Ricorso ong israeliane contro legge colonie

Due ong israeliane hanno fatto oggi ricorso alla Corte suprema di Gerusalemme contro la legge sulla 'regolarizzazione' delle colonie su terre private palestinesi in Cisgiordania, appena approvata dalla Knesset (parlamento). Nel ricorso si afferma fra l'altro che tale legge e' in contrasto col diritto internazionale ed umanitario, e che e' inoltre incompatibile col sistema legale israeliano

La legge israeliana sulla 'regolarizzazione' degli insediamenti e delle case costruiti su terreni privati palestinesi ha superato "una grossa linea rossa" verso "l'annessione dei Territori Occupati". Lo ha detto l'inviato dell'Onu per il processo di pace in Medio Oriente Nicolay Mladenov. Per Mladenov la legge stabilisce un "precedente molto pericoloso. E' la prima volta che la Knesset legifera su terre occupate palestinesi e in particolare in tema di proprietà". Il Parlamento israeliano ha approvato ieri sera la contestata legge che 'regolarizza' gli insediamenti israeliani costruiti su terreni privati palestinesi in Cisgiordania. Il provvedimento è passato alla Knesset con 60 voti a favore; 52 sono stati i contrari. Il premier Benyamin Netanyahu - secondo i primi resoconti - non ha votato in quanto si trovava ancora in viaggio da Londra a Gerusalemme. La tensione in aula è stata altissima. Il leader dell'opposizione, il laburista Isaac Herzog, ha ammonito più volte che l'approvazione di stasera porterà Israele di fronte alla Corte Internazionale Penale dell'Aja e di ciò sarà responsabile - ha sentenziato - lo stesso primo ministro israeliano. Il Leader di Focolare ebraico(partito vicino al movimento dei coloni) Naftali Bennet - il quale è stato anche l'ispiratore della legge - ha osservato durante il dibattito che " la determinazione paga". "Ai nostri amici dell'opposizione che si sono mostrati sorpresi che un governo nazionalista abbia passato una legge a beneficio degli insediamenti vogliamo dire che questa è la democrazia", ha rimarcato. Fino ai giorni scorsi sembrava che la legge non dovesse essere approvata e che dovesse slittare a nuova data, ma il premier Benjamin Netanyahu ha annunciato stasera da Londra, dove ha incontrato il premier britannico Theresa May, che il provvedimento sarebbe stato esaminato secondo programma e che dei contenuti della legge aveva informato la nuova amministrazione statunitense. "Non bisogna sorprendere i nostri amici", ha chiosato.

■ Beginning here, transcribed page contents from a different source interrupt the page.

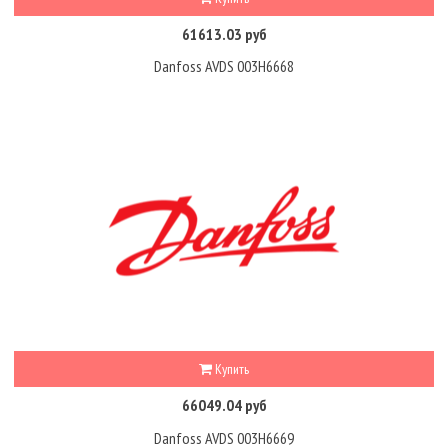
61613.03 руб
Danfoss AVDS 003H6668
Купить
66049.04 руб
Danfoss AVDS 003H6669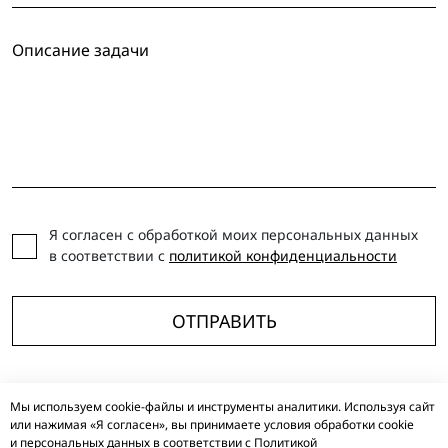
Я согласен с обработкой моих персональных данных
в соответствии с
политикой конфиденциальности
ОТПРАВИТЬ
Мы используем cookie-файлы и инструменты аналитики. Используя сайт
TELEGRAM
VKONTAKTE
YOUTUBE
DZEN
VC
RUTUBE
или нажимая «Я согласен», вы принимаете условия обработки cookie
и персональных данных в соответствии с
Политикой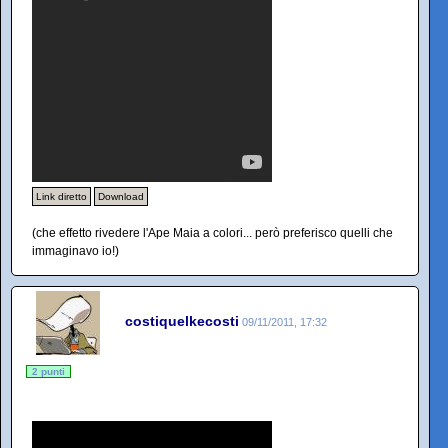
Link diretto
Download
(che effetto rivedere l'Ape Maia a colori... però preferisco quelli che
immaginavo io!)
costiquelkecosti
09/11/2011, 17:32
2 punti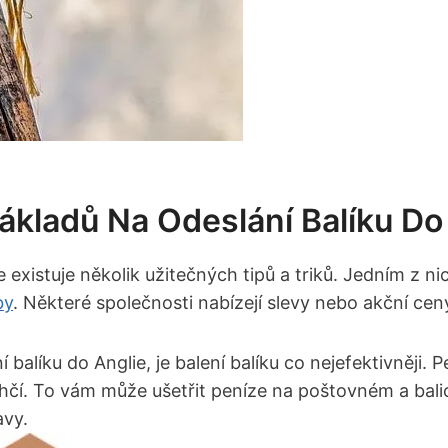
Nákladů Na Odeslání Balíku Do
e existuje několik užitečných tipů a triků. Jedním z 
by
. Některé společnosti nabízejí slevy nebo akční ce
balíku do Anglie, je balení balíku co nejefektivněji. P
ehčí. To vám může ušetřit peníze na poštovném a bali
avy.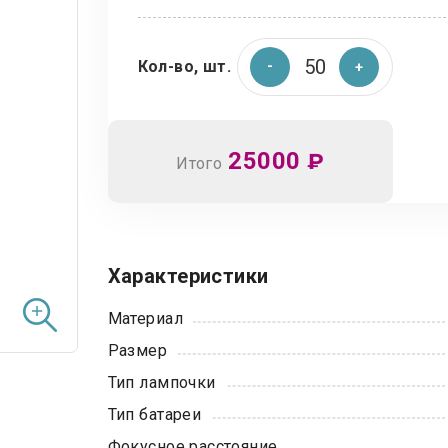
Кол-во, шт.
25000
₽
Итого
Характеристики
Материал
Размер
Тип лампочки
Тип батареи
Фокусное расстояние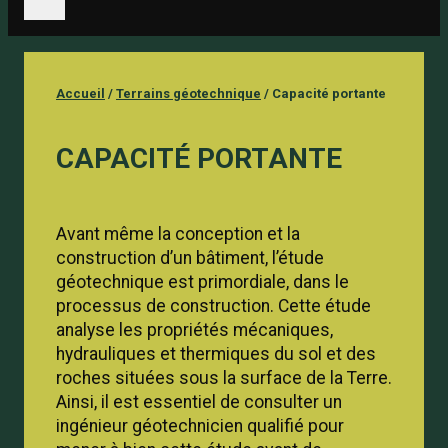
Accueil
/
Terrains géotechnique
/
Capacité portante
CAPACITÉ PORTANTE
Avant même la conception et la
construction d’un bâtiment, l’étude
géotechnique est
primordiale,
dans le
processus de construction. Cette étude
analyse les propriétés mécaniques,
hydrauliques et thermiques du sol et des
roches situées sous la surface de la Terre.
Ainsi, il est essentiel de consulter un
ingénieur géotechnicien qualifié pour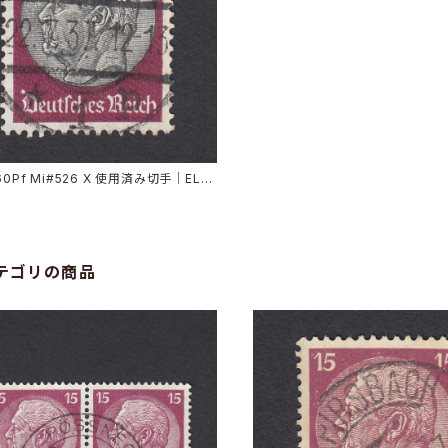
60Pf Mi#526 X 使用済み切手｜ELBI
7.1937
テゴリの商品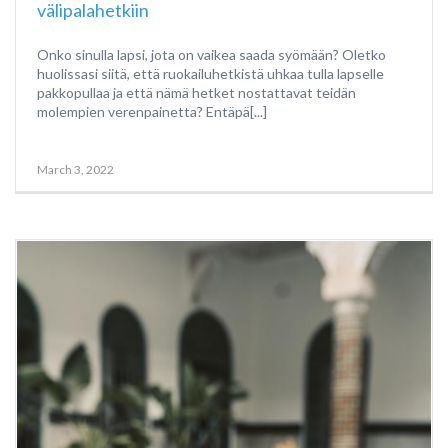
välipalahetkiin
Onko sinulla lapsi, jota on vaikea saada syömään? Oletko
huolissasi siitä, että ruokailuhetkistä uhkaa tulla lapselle
pakkopullaa ja että nämä hetket nostattavat teidän
molempien verenpainetta? Entäpä[...]
March 3, 2022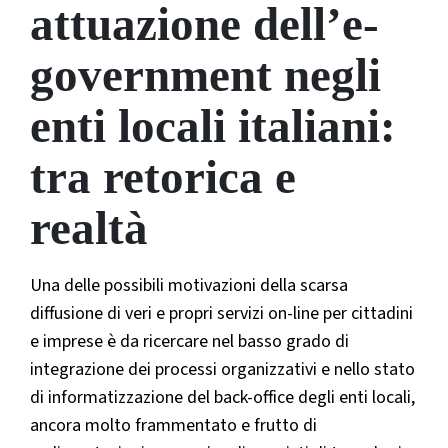
attuazione dell’e-
government negli
enti locali italiani:
tra retorica e
realtà
Una delle possibili motivazioni della scarsa
diffusione di veri e propri servizi on-line per cittadini
e imprese è da ricercare nel basso grado di
integrazione dei processi organizzativi e nello stato
di informatizzazione del back-office degli enti locali,
ancora molto frammentato e frutto di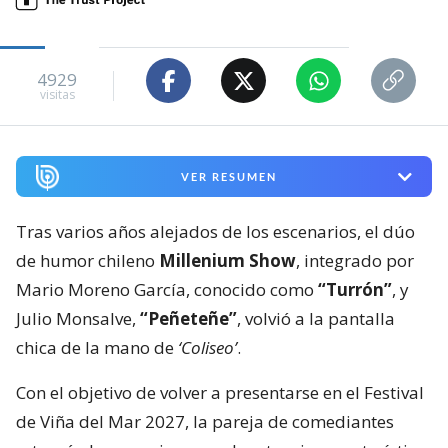
4929
visitas
VER RESUMEN
Tras varios años alejados de los escenarios, el dúo
de humor chileno
Millenium Show
, integrado por
Mario Moreno García, conocido como
“Turrón”
, y
Julio Monsalve,
“Peñeteñe”
, volvió a la pantalla
chica de la mano de
‘Coliseo’
.
Con el objetivo de volver a presentarse en el Festival
de Viña del Mar 2027, la pareja de comediantes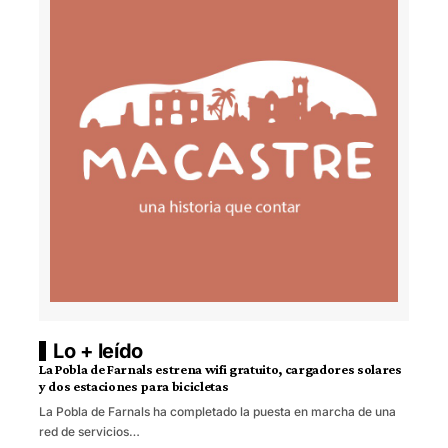
Lo + leído
La Pobla de Farnals estrena wifi gratuito, cargadores solares
y dos estaciones para bicicletas
La Pobla de Farnals ha completado la puesta en marcha de una
red de servicios…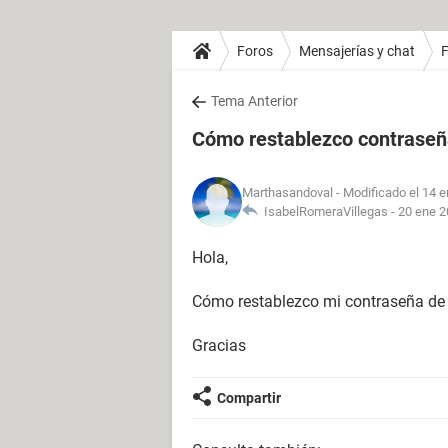
Foros
Mensajerías y chat
Tema Anterior
Cómo restablezco contrase
Marthasandoval
- Modificado el 14 e
IsabelRomeraVillegas -
20 ene 2
Hola,
Cómo restablezco mi contraseña de
Gracias
Compartir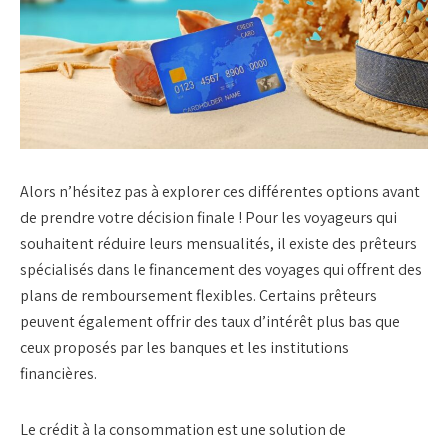
Alors n’hésitez pas à explorer ces différentes options avant
de prendre votre décision finale ! Pour les voyageurs qui
souhaitent réduire leurs mensualités, il existe des prêteurs
spécialisés dans le financement des voyages qui offrent des
plans de
remboursement
flexibles. Certains prêteurs
peuvent également offrir des taux d’intérêt plus bas que
ceux proposés par les banques et les institutions
financières.
Le
crédit à la consommation
est une solution de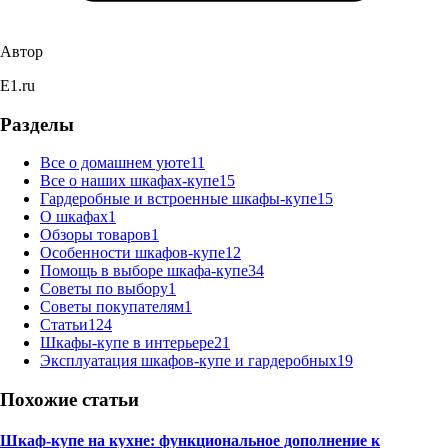
Автор
E1.ru
Разделы
Все о домашнем уюте
11
Все о наших шкафах-купе
15
Гардеробные и встроенные шкафы-купе
15
О шкафах
1
Обзоры товаров
1
Особенности шкафов-купе
12
Помощь в выборе шкафа-купе
34
Советы по выбору
1
Советы покупателям
1
Статьи
124
Шкафы-купе в интерьере
21
Эксплуатация шкафов-купе и гардеробных
19
Похожие статьи
Шкаф-купе на кухне: функциональное дополнение к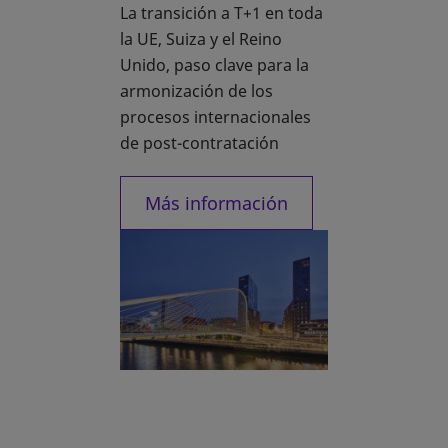
La transición a T+1 en toda
la UE, Suiza y el Reino
Unido, paso clave para la
armonización de los
procesos internacionales
de post-contratación
Más información
se abre en una pestaña nu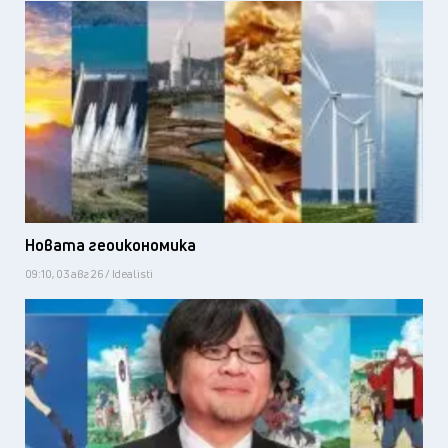
Новата геоикономика
09:10, 03 авг 26 / Idealisti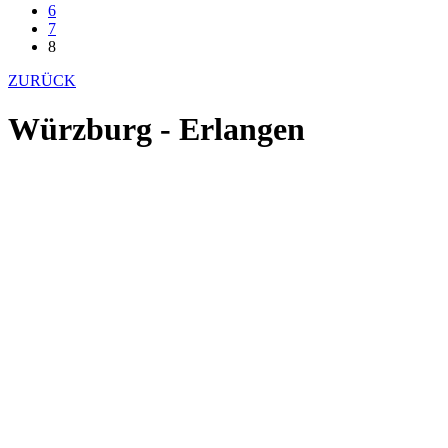
6
7
8
ZURÜCK
Würzburg - Erlangen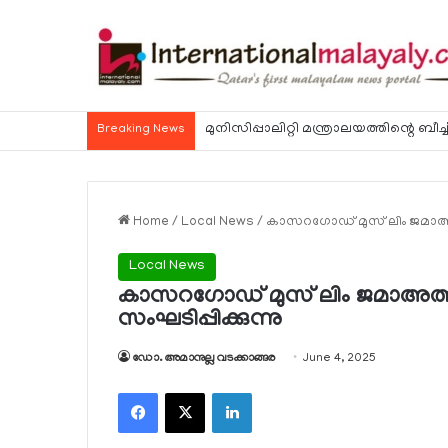
ഭക്ഷ്യ വിഷബാധ സംബന്ധിച്ച കേസുകള്‍ 
Breaking News
Home
/
Local News
/
കാസറഗോഡ് മുസ് ലിം ജമാഅത്ത്
Local News
കാസറഗോഡ് മുസ് ലിം ജമാഅത്ത് 
സംഘടിപ്പിക്കുന്നു
ഡോ. അമാനുല്ല വടക്കാങ്ങര
June 4, 2025
Facebook
X
LinkedIn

Obiettivo del provvedimento approvato dalla Knesset - nato anche sulla scia della vicenda dello sgombero dell'avamposto illegale ebraico di Amona disposto dalla Corte Suprema - è quello di "regolarizzare gli insediamenti in Giudea e Samaria (Cisgiordania) e consentire il loro continuo stabilirsi e sviluppo". La legge, che agisce in forma retroattiva, stabilisce un meccanismo di compensazione per i proprietari palestinesi dei terreni su cui sono stati costruiti insediamenti o case: questi potranno ricevere un pagamento annuale pari al 125% del valore dei terreni per un periodo di 20 anni o, in alternativa, altri terreni a loro scelta dove è possibile. Poco prima di partire per la Gran Bretagna, il premier aveva rintuzzato un ultimatum di Bennett deciso, nonostante l'assenza di Netanyahu, a far votare la legge. "Sento tutto il tempo che ci sono ultimatum fasulli, ma non mi fanno alcuna emozione. Io - aveva detto il premier mentre si infittivano le voci che avesse chiesto alla maggioranza di governo un rinvio - sono impegnato nella gestione dello stato e mi dedico all'interesse nazionale e agisco solo sulla sua base". Fonti del suo partito, citate dai media, avevano fatto sapere che la mossa era legata al necessario coordinamento con gli Usa anche in vista dell'incontro che il premier avrà alla Casa Bianca con Donald Trump il prossimo 15 febbraio. Quindi, da Londra, Netanyahu ha dato il via libera al voto della Knesset. La legge è stata fortemente osteggiata non solo dall'opposizione al governo: anche all'interno dello stesso Likud c'e' stato qualche mal di pancia come quello di Benny Begin. Tra le file dei critici vi è anche il Procuratore Generale di Israele Avichai Mandelblit.